Me he cruzado esta tarde con una mujer mayor que iba en silla de ruedas y empujada por un chico. Ha llamado mi atención, porque llevaba sobre el regazo una muñeca a la que agarraba de los brazos con cada una de sus estilizadas manos. Me ha parecido enternecedor en un primer momento; triste, a continuación, cuando mi cabeza ha empezado a interpretar la escena.
Lo primero ha sido identificar que me parecía tierna la infantilización de la señora. Lo segundo, sentirme condescendiente por la sonrisa emocional que me ha provocado verla con su pepona. Lo tercero, avergonzarme; porque que una mujer mayor lleve una muñeca agarrada como un tesoro es una evidencia de una deconstrucción personal. Y yo, como muchas personas, sé lo doloroso y lo cruel que es asistir al proceso en el que un ser querido vuelve sin remedio a experiencias de un tiempo, en el que lo que procede es caminar sobre la vida y no contra ella.

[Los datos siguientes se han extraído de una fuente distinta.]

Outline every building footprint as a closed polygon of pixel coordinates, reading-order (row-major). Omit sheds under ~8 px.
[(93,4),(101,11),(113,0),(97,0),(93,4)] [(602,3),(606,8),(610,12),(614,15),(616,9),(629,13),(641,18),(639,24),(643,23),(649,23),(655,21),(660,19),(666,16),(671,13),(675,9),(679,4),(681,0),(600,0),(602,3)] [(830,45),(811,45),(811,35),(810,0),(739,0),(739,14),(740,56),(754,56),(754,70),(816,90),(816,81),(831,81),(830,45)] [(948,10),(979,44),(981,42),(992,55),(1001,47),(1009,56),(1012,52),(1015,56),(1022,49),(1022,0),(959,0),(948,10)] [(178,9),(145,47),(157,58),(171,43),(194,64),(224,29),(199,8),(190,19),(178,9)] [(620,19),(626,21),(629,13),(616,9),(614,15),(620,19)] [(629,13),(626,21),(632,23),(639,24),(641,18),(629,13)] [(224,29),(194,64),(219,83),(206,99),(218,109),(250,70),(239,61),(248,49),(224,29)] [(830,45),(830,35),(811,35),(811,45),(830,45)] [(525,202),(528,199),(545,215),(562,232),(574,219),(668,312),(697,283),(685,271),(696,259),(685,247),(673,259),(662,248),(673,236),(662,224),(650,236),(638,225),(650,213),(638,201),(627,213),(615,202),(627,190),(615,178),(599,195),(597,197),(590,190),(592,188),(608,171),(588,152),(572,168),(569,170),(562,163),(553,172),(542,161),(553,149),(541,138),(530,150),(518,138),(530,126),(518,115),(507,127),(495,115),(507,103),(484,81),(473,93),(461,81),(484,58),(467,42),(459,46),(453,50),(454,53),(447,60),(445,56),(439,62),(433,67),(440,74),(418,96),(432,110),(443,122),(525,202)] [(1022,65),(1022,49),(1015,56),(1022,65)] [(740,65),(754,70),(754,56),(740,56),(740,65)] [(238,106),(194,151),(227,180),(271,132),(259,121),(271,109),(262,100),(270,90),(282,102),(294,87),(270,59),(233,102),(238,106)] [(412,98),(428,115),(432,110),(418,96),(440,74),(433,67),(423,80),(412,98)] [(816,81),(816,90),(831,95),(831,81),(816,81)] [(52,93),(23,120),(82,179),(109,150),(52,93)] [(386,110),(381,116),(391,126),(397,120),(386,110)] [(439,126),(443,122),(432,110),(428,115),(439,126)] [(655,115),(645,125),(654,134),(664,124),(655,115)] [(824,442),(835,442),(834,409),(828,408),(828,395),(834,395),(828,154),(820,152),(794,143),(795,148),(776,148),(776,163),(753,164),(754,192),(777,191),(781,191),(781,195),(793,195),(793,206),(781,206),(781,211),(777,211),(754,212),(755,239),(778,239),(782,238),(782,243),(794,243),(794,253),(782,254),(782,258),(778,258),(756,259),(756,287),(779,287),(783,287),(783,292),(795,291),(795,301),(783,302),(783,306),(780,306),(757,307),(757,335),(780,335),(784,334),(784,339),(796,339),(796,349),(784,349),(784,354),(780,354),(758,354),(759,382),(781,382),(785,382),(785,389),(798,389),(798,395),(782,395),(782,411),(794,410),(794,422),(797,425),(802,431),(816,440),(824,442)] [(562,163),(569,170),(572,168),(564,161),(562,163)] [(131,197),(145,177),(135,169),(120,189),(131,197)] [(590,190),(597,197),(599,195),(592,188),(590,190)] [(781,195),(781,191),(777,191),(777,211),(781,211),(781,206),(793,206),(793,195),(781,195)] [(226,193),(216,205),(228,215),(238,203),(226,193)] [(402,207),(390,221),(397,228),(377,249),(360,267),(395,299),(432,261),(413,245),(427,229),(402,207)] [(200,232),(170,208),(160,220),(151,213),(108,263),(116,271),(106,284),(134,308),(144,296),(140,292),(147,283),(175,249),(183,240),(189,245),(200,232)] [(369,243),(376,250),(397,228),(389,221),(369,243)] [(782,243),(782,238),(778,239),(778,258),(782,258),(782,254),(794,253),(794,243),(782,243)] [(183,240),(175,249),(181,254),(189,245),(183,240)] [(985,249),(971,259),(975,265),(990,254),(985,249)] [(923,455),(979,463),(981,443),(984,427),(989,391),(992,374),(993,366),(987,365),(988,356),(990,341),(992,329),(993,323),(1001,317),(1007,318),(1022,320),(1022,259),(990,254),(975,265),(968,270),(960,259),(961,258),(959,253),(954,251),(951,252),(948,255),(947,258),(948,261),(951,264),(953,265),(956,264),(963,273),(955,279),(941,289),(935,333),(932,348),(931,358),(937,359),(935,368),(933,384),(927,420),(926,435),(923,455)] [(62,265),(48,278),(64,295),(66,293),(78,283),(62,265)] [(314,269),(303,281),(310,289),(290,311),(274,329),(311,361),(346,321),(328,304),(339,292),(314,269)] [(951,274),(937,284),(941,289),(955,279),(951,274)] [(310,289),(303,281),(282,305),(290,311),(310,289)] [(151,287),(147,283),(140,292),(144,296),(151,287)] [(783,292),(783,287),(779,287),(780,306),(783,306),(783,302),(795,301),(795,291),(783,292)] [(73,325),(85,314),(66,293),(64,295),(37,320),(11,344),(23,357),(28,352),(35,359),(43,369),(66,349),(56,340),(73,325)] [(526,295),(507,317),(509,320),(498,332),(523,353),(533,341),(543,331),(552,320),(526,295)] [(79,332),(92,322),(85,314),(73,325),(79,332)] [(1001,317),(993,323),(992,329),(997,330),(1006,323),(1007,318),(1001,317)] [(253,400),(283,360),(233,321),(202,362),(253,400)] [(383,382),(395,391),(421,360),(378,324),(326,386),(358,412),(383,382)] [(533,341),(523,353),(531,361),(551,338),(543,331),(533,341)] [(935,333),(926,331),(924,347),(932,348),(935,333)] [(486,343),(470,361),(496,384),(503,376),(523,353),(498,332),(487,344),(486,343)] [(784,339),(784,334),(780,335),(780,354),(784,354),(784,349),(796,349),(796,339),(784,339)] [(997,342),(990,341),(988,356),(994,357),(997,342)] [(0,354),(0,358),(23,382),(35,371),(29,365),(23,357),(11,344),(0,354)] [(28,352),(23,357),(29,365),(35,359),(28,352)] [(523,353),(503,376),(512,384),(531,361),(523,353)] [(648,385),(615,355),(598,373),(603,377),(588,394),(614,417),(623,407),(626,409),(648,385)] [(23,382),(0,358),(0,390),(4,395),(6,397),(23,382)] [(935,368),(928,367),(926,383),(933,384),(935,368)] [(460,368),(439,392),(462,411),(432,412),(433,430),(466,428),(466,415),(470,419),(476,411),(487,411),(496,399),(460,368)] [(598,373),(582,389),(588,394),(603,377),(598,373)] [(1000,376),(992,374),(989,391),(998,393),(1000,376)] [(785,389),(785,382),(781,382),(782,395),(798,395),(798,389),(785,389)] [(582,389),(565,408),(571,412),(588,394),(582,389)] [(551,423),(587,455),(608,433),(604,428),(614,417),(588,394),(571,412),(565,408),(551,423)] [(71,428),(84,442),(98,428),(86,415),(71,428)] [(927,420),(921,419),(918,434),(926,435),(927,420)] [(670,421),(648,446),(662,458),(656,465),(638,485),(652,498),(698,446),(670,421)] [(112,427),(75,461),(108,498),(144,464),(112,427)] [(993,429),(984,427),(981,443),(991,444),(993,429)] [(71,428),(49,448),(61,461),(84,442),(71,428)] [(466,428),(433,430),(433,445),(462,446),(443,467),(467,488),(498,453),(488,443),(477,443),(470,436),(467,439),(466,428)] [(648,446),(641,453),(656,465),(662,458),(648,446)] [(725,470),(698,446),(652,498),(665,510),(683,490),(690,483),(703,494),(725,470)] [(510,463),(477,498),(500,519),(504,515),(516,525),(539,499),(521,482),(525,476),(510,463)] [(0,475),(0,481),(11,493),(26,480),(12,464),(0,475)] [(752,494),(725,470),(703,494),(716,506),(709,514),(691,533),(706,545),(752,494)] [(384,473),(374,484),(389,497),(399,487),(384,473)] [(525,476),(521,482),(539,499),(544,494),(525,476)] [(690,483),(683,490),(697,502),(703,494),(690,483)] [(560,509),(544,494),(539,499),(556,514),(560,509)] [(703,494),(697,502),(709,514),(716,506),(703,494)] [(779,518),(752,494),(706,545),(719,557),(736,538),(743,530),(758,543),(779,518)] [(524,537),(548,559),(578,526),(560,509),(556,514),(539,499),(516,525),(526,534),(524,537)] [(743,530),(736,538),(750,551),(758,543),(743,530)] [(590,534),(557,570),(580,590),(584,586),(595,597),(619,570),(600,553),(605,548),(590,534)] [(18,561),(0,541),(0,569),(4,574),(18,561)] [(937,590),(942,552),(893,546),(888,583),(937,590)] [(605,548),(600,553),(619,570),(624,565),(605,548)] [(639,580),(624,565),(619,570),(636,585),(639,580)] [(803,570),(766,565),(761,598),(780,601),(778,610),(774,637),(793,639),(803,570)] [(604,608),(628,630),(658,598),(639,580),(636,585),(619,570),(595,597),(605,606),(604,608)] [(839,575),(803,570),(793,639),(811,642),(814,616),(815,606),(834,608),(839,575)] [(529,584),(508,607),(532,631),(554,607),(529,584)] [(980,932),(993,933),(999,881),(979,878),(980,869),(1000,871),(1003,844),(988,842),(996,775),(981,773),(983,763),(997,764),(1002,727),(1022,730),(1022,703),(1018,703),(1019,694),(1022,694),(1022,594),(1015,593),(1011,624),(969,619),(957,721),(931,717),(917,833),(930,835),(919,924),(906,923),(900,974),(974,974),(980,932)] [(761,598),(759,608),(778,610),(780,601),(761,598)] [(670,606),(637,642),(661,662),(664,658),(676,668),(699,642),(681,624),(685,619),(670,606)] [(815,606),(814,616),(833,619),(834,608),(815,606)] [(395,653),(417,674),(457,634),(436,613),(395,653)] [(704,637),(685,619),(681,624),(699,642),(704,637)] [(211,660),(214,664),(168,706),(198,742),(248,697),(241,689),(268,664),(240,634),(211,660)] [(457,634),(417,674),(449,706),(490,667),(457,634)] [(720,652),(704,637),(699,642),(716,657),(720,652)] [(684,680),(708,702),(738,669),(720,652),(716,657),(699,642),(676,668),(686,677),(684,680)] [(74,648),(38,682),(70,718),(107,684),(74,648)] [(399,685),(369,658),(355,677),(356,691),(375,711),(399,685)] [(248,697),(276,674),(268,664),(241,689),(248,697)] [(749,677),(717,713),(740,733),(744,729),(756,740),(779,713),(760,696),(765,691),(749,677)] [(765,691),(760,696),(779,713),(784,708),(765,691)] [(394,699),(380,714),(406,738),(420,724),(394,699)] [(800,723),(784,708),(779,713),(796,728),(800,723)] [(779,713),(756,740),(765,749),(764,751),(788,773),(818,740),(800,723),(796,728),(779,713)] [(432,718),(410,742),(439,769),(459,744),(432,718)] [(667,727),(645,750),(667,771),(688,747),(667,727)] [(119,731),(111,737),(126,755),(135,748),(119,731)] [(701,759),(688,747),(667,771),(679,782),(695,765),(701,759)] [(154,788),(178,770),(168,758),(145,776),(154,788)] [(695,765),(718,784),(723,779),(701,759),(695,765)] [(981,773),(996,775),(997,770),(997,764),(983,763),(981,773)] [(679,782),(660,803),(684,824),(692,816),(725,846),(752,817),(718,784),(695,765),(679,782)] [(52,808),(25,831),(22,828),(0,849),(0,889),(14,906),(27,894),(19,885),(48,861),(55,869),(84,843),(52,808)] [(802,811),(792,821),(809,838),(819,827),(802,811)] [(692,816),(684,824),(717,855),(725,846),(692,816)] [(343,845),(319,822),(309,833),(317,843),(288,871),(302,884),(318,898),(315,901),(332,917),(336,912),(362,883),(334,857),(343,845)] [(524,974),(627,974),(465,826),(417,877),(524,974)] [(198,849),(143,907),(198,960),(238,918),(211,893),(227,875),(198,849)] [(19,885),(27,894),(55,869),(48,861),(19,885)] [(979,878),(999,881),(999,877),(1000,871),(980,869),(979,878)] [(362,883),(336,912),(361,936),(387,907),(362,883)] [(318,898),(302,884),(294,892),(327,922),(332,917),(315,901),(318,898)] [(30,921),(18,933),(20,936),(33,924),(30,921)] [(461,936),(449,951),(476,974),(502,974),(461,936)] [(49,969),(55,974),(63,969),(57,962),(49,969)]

Es un mecanismo de supervivencia, lo sé. No hay otra manera de enfrentar el avasallamiento del deterioro cognitivo si no es dándole la vuelta. Si se comporta como una niña, reconectemos con todo el paquete emocional y sensorial que nos provoca una niña llevando su muñeca a todas partes. Será más fácil, aunque ni siquiera así podamos ignorar que la oscuridad seguirá ganándole terreno a la luz. Nos volveremos a reconocer mil veces más en esas actitudes maternales que nos hacen más naturales los cuidados, pero en mi fuero interno, siento con fuerza que deberíamos ser capaces de hacer del viaje de dejar de ser algo mucho más digno; en recuerdo de quienes fueron y lo que aportaron a quienes hoy somos.